Beaucoup de Juifs ne croient pas et s’obstinent à rejeter Jésus. Jésus commence par les inviter à en croire leurs yeux, car les œuvres qu’il fait au nom de son Père lui rendent témoignage, mais il ajoute aussitôt que s’ils récusent ce témoignage, c’est parce qu’ils ne sont pas intérieurement accordés au message. Ils ont décidé que leur manière de voir les choses est la bonne. Tant il est vrai que les yeux colorent la réalité selon la disposition intérieure du cœur. Si la réalité ne s’accorde pas avec le système, ils en concluent que c’est la réalité qui a tort.
La Bonne Nouvelle devait être adressée aux Juifs en premier lieu. Mais beaucoup la refusent. Ce refus fait comprendre à Paul qu’il doit s’adresser aux païens. Ainsi se réalise la prophétie d’Isaïe, que Paul rappelle aux Juifs : « Je t’établis lumière des nations, pour que mon salut parvienne jusqu’aux extrémités de la terre ». Et en entendant cela, les païens étaient dans la joie.

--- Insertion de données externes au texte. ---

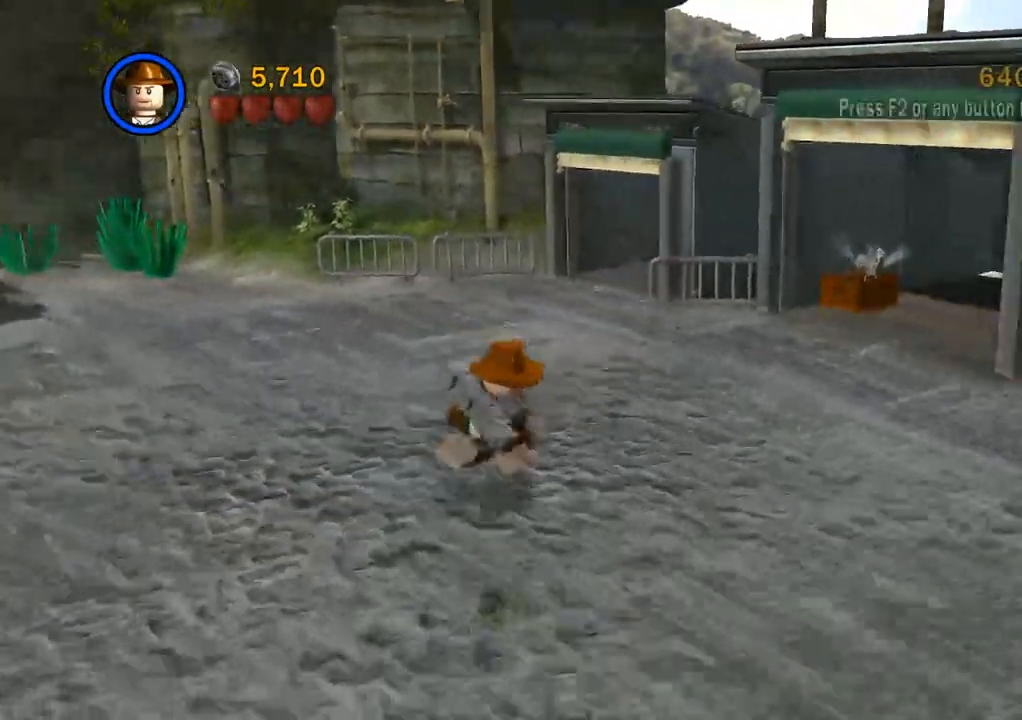
{"dt_ms": 500, "buttons": [], "left_stick": "down-right", "right_stick": "center", "events": [[167, "SQUARE", "down"], [167, "right_stick", "right"], [250, "right_stick", "center"], [267, "SQUARE", "up"]]}
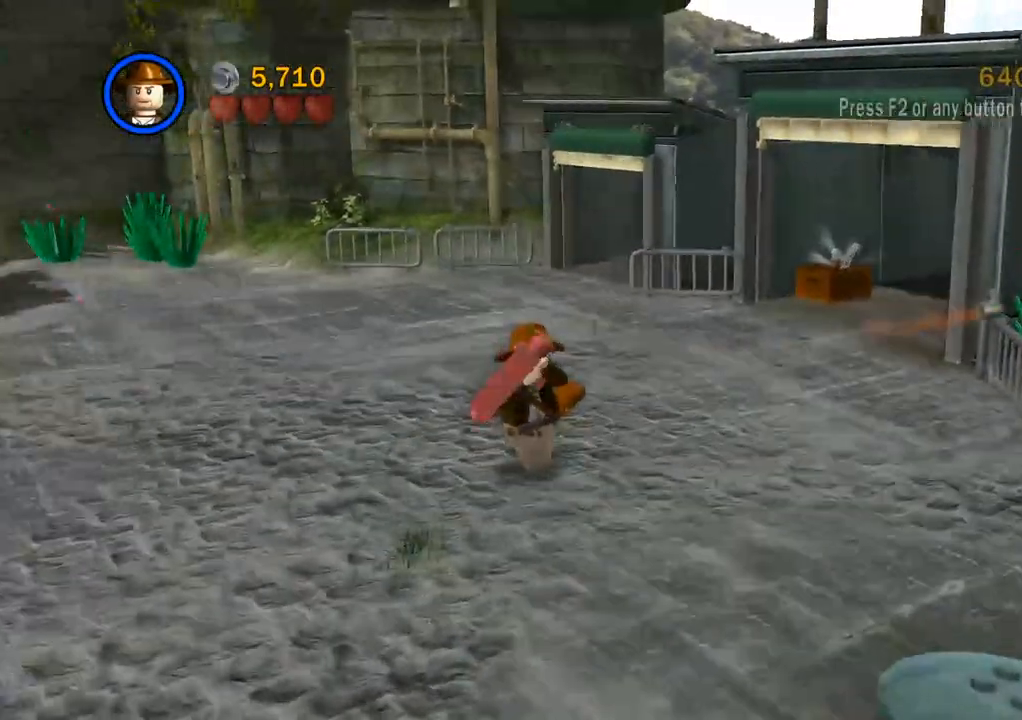
{"dt_ms": 500, "buttons": [], "left_stick": "down-right", "right_stick": "center", "events": []}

Soyons dans la joie nous aussi. Car nous sommes les heureux bénéficiaires de l’extension du salut de Dieu aux non-juifs. Comme les païens d’Antioche, acceptons ce salut, croyons que Jésus est le Messie, le Fils de Dieu, l’unique Sauveur. Les élus, nous dit Jean, sont de toutes les nations. Dieu appelle tous les hommes au salut…
Nous sommes chrétiens, cela veut dire que nous appartenons au Christ. Nous sommes ceux et celles que Jésus appelle ses brebis et dont il se dit le berger, le pasteur. Il nous garde avec la fermeté et la fidélité d’un amour infini. Nous nous réjouissons de savoir que le Seigneur nous tient dans sa main.